— EXERCISE OBJECTIVE —
Turn the item text from the line with "صنعتی‌ سازی ساختمان‌" to the line with "امکان افزایش تولید" into a Markdown table with the columns Row and Line. Number each row and skip any blank lines.

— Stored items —
BEGIN

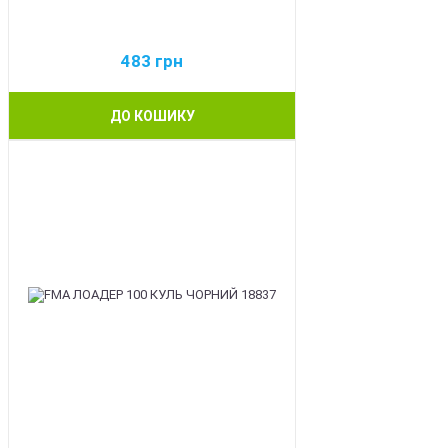
483
грн
ДО КОШИКУ
BEST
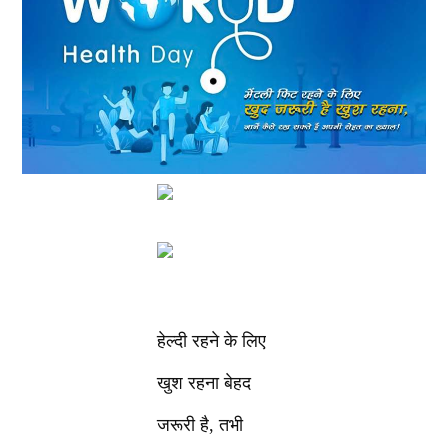
हेल्दी रहने के लिए
खुश रहना बेहद
जरूरी है, तभी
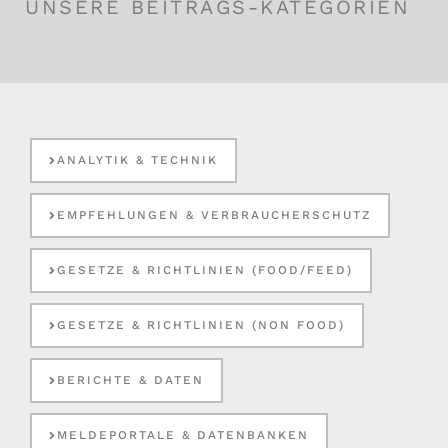
UNSERE BEITRAGS-KATEGORIEN
ANALYTIK & TECHNIK
EMPFEHLUNGEN & VERBRAUCHERSCHUTZ
GESETZE & RICHTLINIEN (FOOD/FEED)
GESETZE & RICHTLINIEN (NON FOOD)
BERICHTE & DATEN
MELDEPORTALE & DATENBANKEN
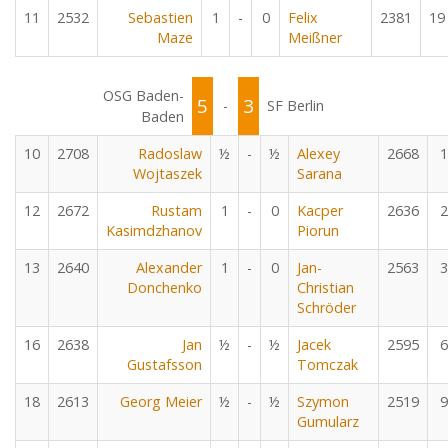
11
2532
Sebastien
1
-
0
Felix
2381
19
Maze
Meißner
OSG Baden-
5
3
-
SF Berlin
Baden
10
2708
Radoslaw
½
-
½
Alexey
2668
1
Wojtaszek
Sarana
12
2672
Rustam
1
-
0
Kacper
2636
2
Kasimdzhanov
Piorun
13
2640
Alexander
1
-
0
Jan-
2563
3
Donchenko
Christian
Schröder
16
2638
Jan
½
-
½
Jacek
2595
6
Gustafsson
Tomczak
18
2613
Georg Meier
½
-
½
Szymon
2519
9
Gumularz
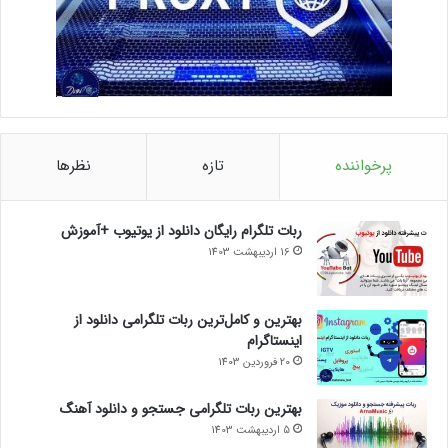
پرخواننده
تازه
نظرها
ربات تلگرام رایگان دانلود از یوتیوب +آموزش
16 اردیبهشت 1403
بهترین و کامل‌ترین ربات تلگرامی دانلود از
اینستاگرام
20 فروردین 1403
بهترین ربات تلگرامی جستجو و دانلود آهنگ
5 اردیبهشت 1403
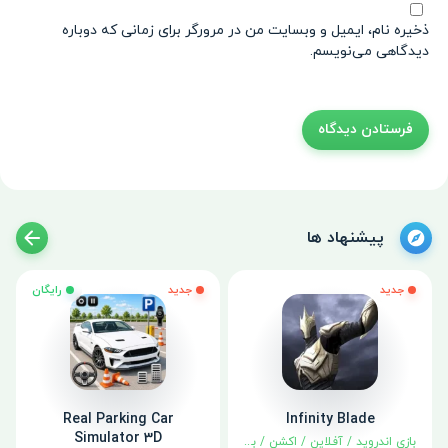
ذخیره نام، ایمیل و وبسایت من در مرورگر برای زمانی که دوباره
دیدگاهی می‌نویسم.
پیشنهاد ها
جدید
جدید
رایگان
Real Parking Car
Infinity Blade
Simulator 3D
بازی اندروید
/
آفلاین
/
اکشن
/
بهترین‌ها
/
نقش آفرینی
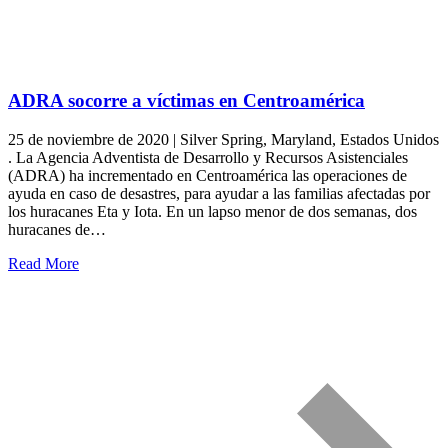
ADRA socorre a víctimas en Centroamérica
25 de noviembre de 2020 | Silver Spring, Maryland, Estados Unidos
. La Agencia Adventista de Desarrollo y Recursos Asistenciales
(ADRA) ha incrementado en Centroamérica las operaciones de
ayuda en caso de desastres, para ayudar a las familias afectadas por
los huracanes Eta y Iota. En un lapso menor de dos semanas, dos
huracanes de…
Read More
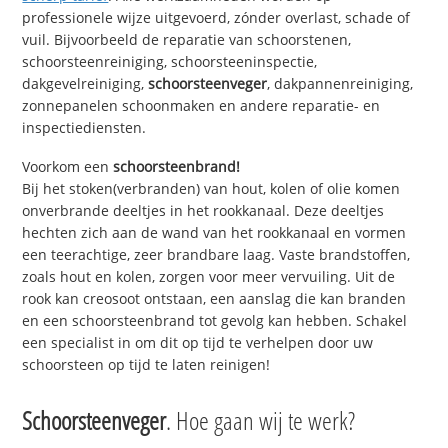
professionele wijze uitgevoerd, zónder overlast, schade of
vuil. Bijvoorbeeld de reparatie van schoorstenen,
schoorsteenreiniging, schoorsteeninspectie,
dakgevelreiniging,
schoorsteenveger
, dakpannenreiniging,
zonnepanelen schoonmaken en andere reparatie- en
inspectiediensten.
Voorkom een
schoorsteenbrand!
Bij het stoken(verbranden) van hout, kolen of olie komen
onverbrande deeltjes in het rookkanaal. Deze deeltjes
hechten zich aan de wand van het rookkanaal en vormen
een teerachtige, zeer brandbare laag. Vaste brandstoffen,
zoals hout en kolen, zorgen voor meer vervuiling. Uit de
rook kan creosoot ontstaan, een aanslag die kan branden
en een schoorsteenbrand tot gevolg kan hebben. Schakel
een specialist in om dit op tijd te verhelpen door uw
schoorsteen op tijd te laten reinigen!
Schoorsteenveger
. Hoe gaan wij te werk?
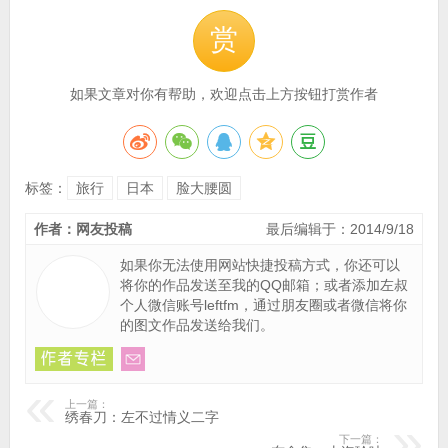
赏
如果文章对你有帮助，欢迎点击上方按钮打赏作者
标签：
旅行
日本
脸大腰圆
作者：网友投稿
最后编辑于：2014/9/18
如果你无法使用网站快捷投稿方式，你还可以
将你的作品
发送至我的QQ邮箱
；或者添加左叔
个人微信账号leftfm，通过朋友圈或者微信将你
的图文作品发送给我们。
上一篇：
绣春刀：左不过情义二字
下一篇：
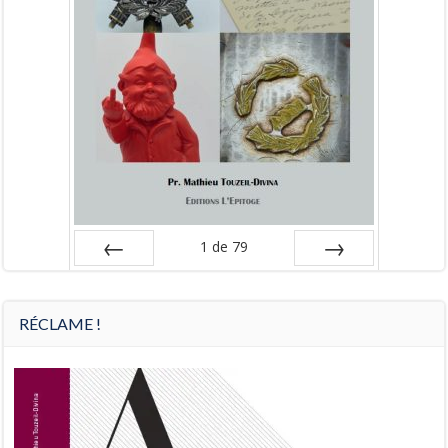
1
de
79
Préc
Suiv.
RÉCLAME !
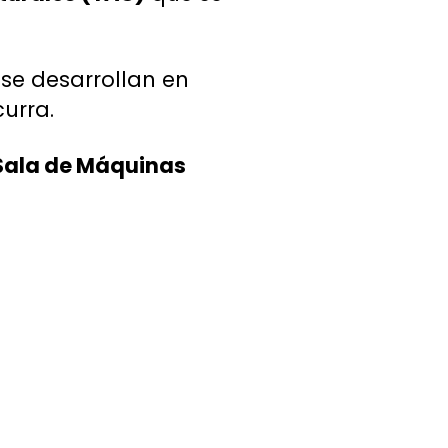
se desarrollan en
urra.
 Sala de Máquinas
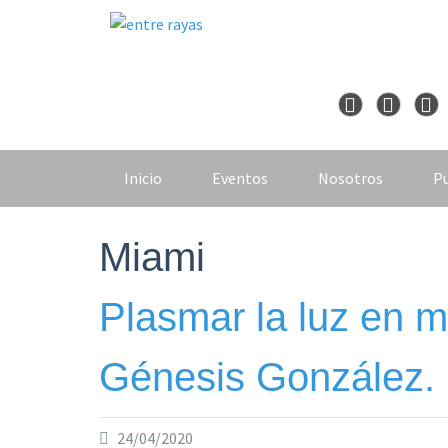
Skip
to
content
Inicio
Eventos
Nosotros
Pu
Miami
Plasmar la luz en m
Génesis González.
24/04/2020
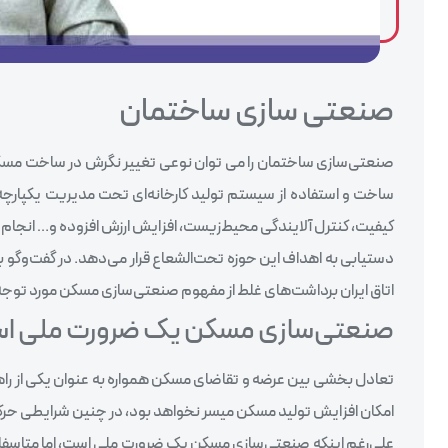
صنعتی‌ سازی ساختمان‌
صنعتی‌سازی ساختمان‌ را می‌ توان نوعی تغییر نگرش در ساخت مسکن 
ساخت و استفاده از سیستم تولید کارخانه‌ای تحت مدیریت یکپارچ
کیفیت، کنترل آلایندگی محیط‌زیست، افزایش ارزش افزوده و… انجام م
دستیابی به اهداف این حوزه تحت‌الشعاع قرار می‌دهد. در گفت‌‌وگو
اتاق ایران برداشت‌های غلط از مفهوم صنعتی‌سازی مسکن مورد توجه قر
صنعتی‌سازی مسکن یک ضرورت ملی ا
تعادل بخشی بین عرضه و تقاضای مسکن همواره به عنوان یکی از را
امکان افزایش تولید مسکن میسر نخواهد بود، در چنین شرایطی 
علی‌رغم اینکه صنعتی‌سازی مسکن یک ضرورت ملی است، اما متاسفان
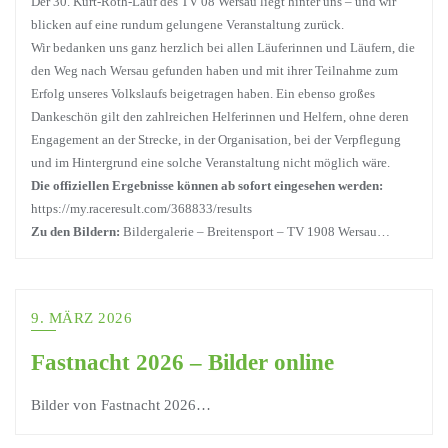
Der 30. Kurt-Roth-Lauf des TV 08 Wersau liegt hinter uns – und wir
blicken auf eine rundum gelungene Veranstaltung zurück.
Wir bedanken uns ganz herzlich bei allen Läuferinnen und Läufern, die
den Weg nach Wersau gefunden haben und mit ihrer Teilnahme zum
Erfolg unseres Volkslaufs beigetragen haben. Ein ebenso großes
Dankeschön gilt den zahlreichen Helferinnen und Helfern, ohne deren
Engagement an der Strecke, in der Organisation, bei der Verpflegung
und im Hintergrund eine solche Veranstaltung nicht möglich wäre.
Die offiziellen Ergebnisse können ab sofort eingesehen werden:
https://my.raceresult.com/368833/results
Zu den Bildern:
Bildergalerie – Breitensport – TV 1908 Wersau…
9. MÄRZ 2026
Fastnacht 2026 – Bilder online
Bilder von Fastnacht 2026…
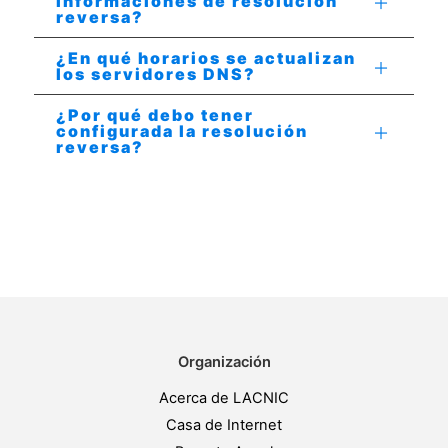
informaciones de resolución
reversa?
¿En qué horarios se actualizan
los servidores DNS?
¿Por qué debo tener
configurada la resolución
reversa?
Organización
Acerca de LACNIC
Casa de Internet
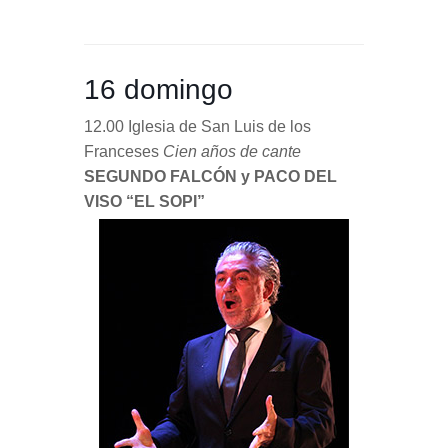
16 domingo
12.00 Iglesia de San Luis de los
Franceses
Cien años de cante
SEGUNDO FALCÓN y PACO DEL
VISO “EL SOPI”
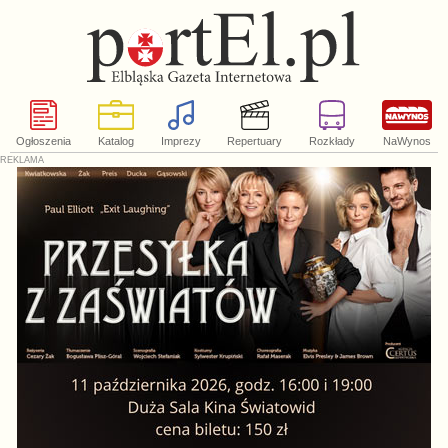
Ogłoszenia
Katalog
Imprezy
Repertuary
Rozkłady
NaWynos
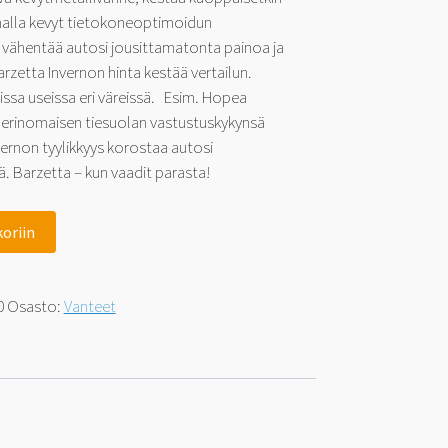
amalla kevyt tietokoneoptimoidun
 vähentää autosi jousittamatonta painoa ja
rzetta Invernon hinta kestää vertailun.
ssa useissa eri väreissä. Esim. Hopea
n erinomaisen tiesuolan vastustuskykynsä
vernon tyylikkyys korostaa autosi
ä. Barzetta – kun vaadit parasta!
koriin
0
Osasto:
Vanteet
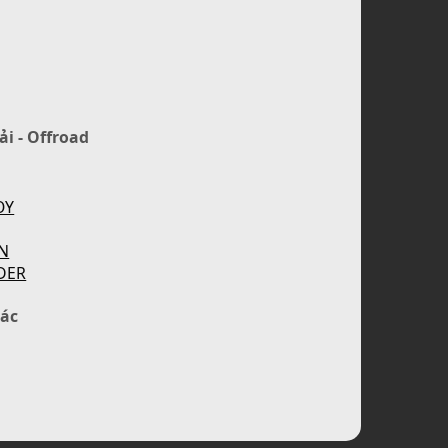
ải - Offroad
OY
N
DER
ác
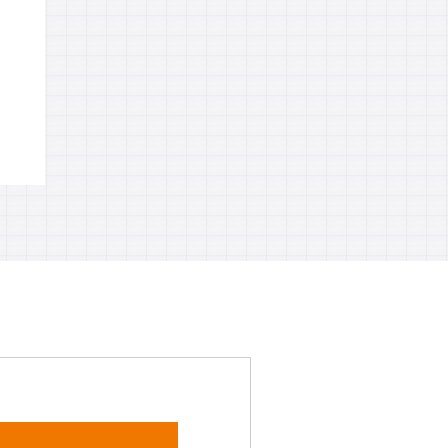
コールセンターを支えるITの
企業の売上に貢献できるコン
全体像
タクトセンターの特徴とは？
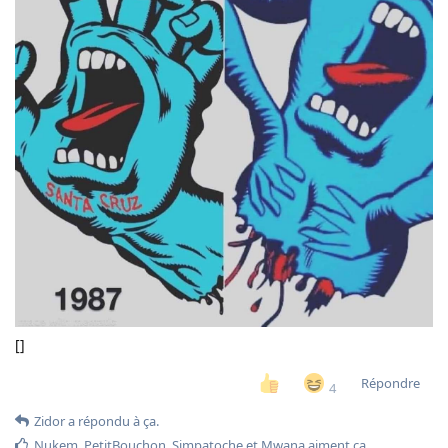
[]
Répondre
4
Zidor
a répondu à ça.
Nukem
,
PetitBouchon
,
Simpatoche
et
Mwana
aiment ça
.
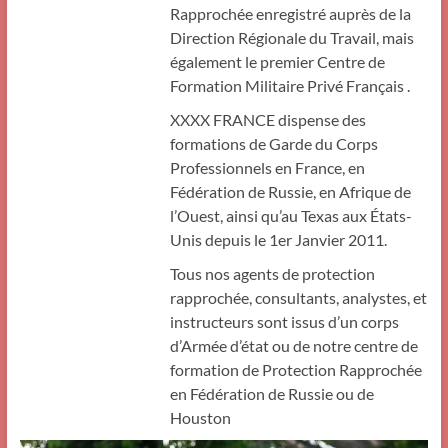
Rapprochée enregistré auprès de la
Direction Régionale du Travail, mais
également le premier Centre de
Formation Militaire Privé Français .
XXXX FRANCE dispense des
formations de Garde du Corps
Professionnels en France, en
Fédération de Russie, en Afrique de
l’Ouest, ainsi qu’au Texas aux États-
Unis depuis le 1er Janvier 2011.
Tous nos agents de protection
rapprochée, consultants, analystes, et
instructeurs sont issus d’un corps
d’Armée d’état ou de notre centre de
formation de Protection Rapprochée
en Fédération de Russie ou de
Houston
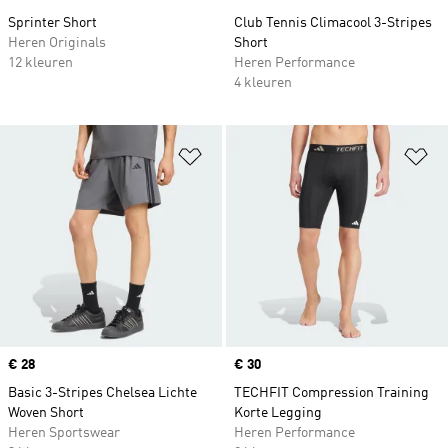
Sprinter Short
Club Tennis Climacool 3-Stripes
Heren Originals
Short
12 kleuren
Heren Performance
4 kleuren
Op verlanglijst zetten
Op
Price
€ 28
Price
€ 30
Basic 3-Stripes Chelsea Lichte
TECHFIT Compression Training
Woven Short
Korte Legging
Heren Sportswear
Heren Performance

END

— COMPLETED EXERCISE —
| Row | Line |
|---|---|
| 1 | صنعتی‌ سازی ساختمان‌ |
| 2 | صنعتی‌سازی ساختمان‌ را می‌ توان نوعی تغییر نگرش در ساخت مسکن  |
| 3 | ساخت و استفاده از سیستم تولید کارخانه‌ای تحت مدیریت یکپارچ |
| 4 | کیفیت، کنترل آلایندگی محیط‌زیست، افزایش ارزش افزوده و… انجام م |
| 5 | دستیابی به اهداف این حوزه تحت‌الشعاع قرار می‌دهد. در گفت‌‌وگو |
| 6 | اتاق ایران برداشت‌های غلط از مفهوم صنعتی‌سازی مسکن مورد توجه قر |
| 7 | صنعتی‌سازی مسکن یک ضرورت ملی ا |
| 8 | تعادل بخشی بین عرضه و تقاضای مسکن همواره به عنوان یکی از را |
| 9 | امکان افزایش تولید مسکن میسر نخواهد بود، در چنین شرایطی  |